The structure of the humanized Fab from murine monoclonal antibody 5E5 specific for tumor antigen Tn-MUC1 has been determined to 1.57 Å resolution. Despite undertaking thousands of crystallization trials of the humanized 5E5 (h-5E5) Fab in the presence of either the singly or doubly glycosylated peptide antigens corresponding to Tn-MUC1, the Fab is only observed unliganded in the crystal. The conformations of the complementarity-determining regions (CDRs) of the combining site on the h-5E5 Fab do not differ significantly from those reported for liganded murine scFv at 3.0 Å resolution. While the affinity of the murine 5E5 has previously been reported as KD = 1.7 nM for the 24-mer Tn-MUC1 peptide PPAHGVT*SAPDTRPAPGS*T*APPAH prepared by in vitro glycosylation of a synthetic 24-mer MUC1 peptide, the KD of the h-5E5 Fab for the shorter doubly glycosylated glycopeptide antigens PAPGS*T*AP and APGS*T*AP was measured here as only 41 and 61 µM, respectively.
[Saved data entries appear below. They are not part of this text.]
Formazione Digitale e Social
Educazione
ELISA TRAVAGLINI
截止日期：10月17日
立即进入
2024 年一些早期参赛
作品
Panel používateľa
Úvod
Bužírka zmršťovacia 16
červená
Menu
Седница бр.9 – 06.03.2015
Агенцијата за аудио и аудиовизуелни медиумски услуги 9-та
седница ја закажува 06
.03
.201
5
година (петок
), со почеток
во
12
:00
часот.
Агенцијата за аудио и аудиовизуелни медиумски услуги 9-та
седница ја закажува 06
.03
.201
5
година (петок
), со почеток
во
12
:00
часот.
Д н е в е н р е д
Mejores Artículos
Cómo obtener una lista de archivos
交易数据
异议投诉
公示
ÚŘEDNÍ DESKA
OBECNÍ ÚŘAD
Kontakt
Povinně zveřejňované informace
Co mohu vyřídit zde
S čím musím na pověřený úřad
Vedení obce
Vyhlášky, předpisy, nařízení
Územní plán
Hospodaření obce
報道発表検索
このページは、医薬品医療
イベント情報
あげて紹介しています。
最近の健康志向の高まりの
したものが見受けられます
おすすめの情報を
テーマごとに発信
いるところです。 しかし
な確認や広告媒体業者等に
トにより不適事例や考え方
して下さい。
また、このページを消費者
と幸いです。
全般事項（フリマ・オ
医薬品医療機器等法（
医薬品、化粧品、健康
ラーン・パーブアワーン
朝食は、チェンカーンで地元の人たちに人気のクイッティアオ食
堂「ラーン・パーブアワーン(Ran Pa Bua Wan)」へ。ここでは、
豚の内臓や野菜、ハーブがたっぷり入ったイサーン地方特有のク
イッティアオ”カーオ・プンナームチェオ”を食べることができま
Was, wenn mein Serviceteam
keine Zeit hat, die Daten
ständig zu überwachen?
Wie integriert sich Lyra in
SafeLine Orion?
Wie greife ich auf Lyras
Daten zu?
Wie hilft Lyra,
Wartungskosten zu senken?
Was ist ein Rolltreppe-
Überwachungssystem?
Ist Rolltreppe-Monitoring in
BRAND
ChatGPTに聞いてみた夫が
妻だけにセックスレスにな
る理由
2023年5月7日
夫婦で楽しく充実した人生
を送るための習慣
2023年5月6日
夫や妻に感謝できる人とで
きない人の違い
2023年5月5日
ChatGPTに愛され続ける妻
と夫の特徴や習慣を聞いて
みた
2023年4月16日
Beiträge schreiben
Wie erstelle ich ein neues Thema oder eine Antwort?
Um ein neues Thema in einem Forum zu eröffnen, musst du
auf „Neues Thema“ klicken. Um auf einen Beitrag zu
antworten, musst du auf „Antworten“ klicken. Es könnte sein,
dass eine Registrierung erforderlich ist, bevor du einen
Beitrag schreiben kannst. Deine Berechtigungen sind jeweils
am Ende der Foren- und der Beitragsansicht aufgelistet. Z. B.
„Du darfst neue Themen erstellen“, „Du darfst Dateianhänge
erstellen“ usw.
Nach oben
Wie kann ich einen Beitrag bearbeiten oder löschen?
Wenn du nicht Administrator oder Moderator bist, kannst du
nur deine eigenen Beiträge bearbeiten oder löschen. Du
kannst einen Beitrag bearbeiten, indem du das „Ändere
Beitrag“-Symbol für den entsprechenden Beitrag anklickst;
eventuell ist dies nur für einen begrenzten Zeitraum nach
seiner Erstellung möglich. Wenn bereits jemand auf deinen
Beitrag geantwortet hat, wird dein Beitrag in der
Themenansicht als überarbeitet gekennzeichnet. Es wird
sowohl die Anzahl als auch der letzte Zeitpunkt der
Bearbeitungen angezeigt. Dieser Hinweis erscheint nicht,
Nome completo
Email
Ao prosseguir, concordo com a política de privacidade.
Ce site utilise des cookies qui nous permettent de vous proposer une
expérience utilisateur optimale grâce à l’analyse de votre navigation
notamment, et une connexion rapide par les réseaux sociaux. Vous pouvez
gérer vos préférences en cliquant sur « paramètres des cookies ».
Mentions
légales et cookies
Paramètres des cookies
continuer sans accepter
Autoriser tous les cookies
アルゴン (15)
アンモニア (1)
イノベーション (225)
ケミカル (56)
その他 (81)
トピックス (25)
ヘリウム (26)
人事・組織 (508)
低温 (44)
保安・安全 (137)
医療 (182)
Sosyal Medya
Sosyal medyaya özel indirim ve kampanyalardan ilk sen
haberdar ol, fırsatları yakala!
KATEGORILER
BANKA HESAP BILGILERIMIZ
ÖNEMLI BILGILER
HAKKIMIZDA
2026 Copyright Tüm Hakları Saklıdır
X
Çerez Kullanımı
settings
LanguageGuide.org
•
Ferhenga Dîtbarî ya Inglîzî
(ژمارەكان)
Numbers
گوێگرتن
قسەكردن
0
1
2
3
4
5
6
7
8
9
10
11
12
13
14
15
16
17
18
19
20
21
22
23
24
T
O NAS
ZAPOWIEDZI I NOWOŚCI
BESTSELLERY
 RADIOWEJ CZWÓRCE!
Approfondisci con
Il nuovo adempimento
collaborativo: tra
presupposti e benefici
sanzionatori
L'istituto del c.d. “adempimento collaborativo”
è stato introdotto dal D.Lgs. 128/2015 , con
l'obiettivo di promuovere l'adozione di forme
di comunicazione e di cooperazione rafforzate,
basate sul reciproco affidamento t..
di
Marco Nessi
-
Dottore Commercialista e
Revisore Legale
Interestingly, the single Fab molecule in the asymmetric unit of space group C2 is observed packed head-to-head with a symmetry-related Fab across a crystallographic twofold axis such that a polypeptide loop from the light chain of each Fab is observed to insert into the antigen-binding pocket of the symmetry-related Fab. While this might suggest that binding of the Tn-MUC1 peptides may have been inhibited by a homophilic association, none was detected. The humanization process has imposed changes in the framework regions of the Fv which may have affected the Vh-Vl interface.